Find "Overall, consumers are" in the material below and restate exactly the line holding it together with every line that comes after.

--- DATASET EXTRACT Enclosed Below ---

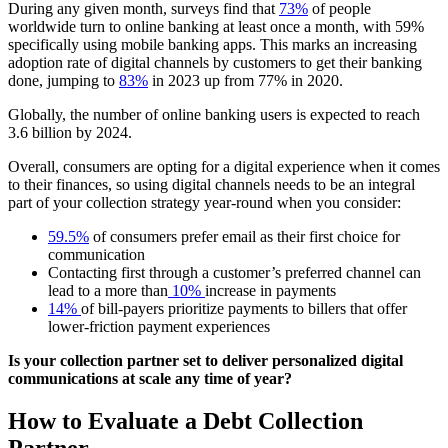
During any given month, surveys find that
73%
of people
worldwide turn to online banking at least once a month, with 59%
specifically using mobile banking apps. This marks an increasing
adoption rate of digital channels by customers to get their banking
done, jumping to
83%
in 2023 up from 77% in 2020.
Globally, the number of online banking users is expected to reach
3.6 billion by 2024.
Overall, consumers are opting for a digital experience when it comes
to their finances, so using digital channels needs to be an integral
part of your collection strategy year-round when you consider:
59.5%
of consumers prefer email as their first choice for
communication
Contacting first through a customer’s preferred channel can
lead to a more than
10%
increase in payments
14%
of bill-payers prioritize payments to billers that offer
lower-friction payment experiences
Is your collection partner set to deliver personalized digital
communications at scale any time of year?
How to Evaluate a Debt Collection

--- End of Enclosed DATASET EXTRACT ---

*REPLY*
Overall, consumers are opting for a digital experience when it comes
to their finances, so using digital channels needs to be an integral
part of your collection strategy year-round when you consider:
59.5%
of consumers prefer email as their first choice for
communication
Contacting first through a customer’s preferred channel can
lead to a more than
10%
increase in payments
14%
of bill-payers prioritize payments to billers that offer
lower-friction payment experiences
Is your collection partner set to deliver personalized digital
communications at scale any time of year?
How to Evaluate a Debt Collection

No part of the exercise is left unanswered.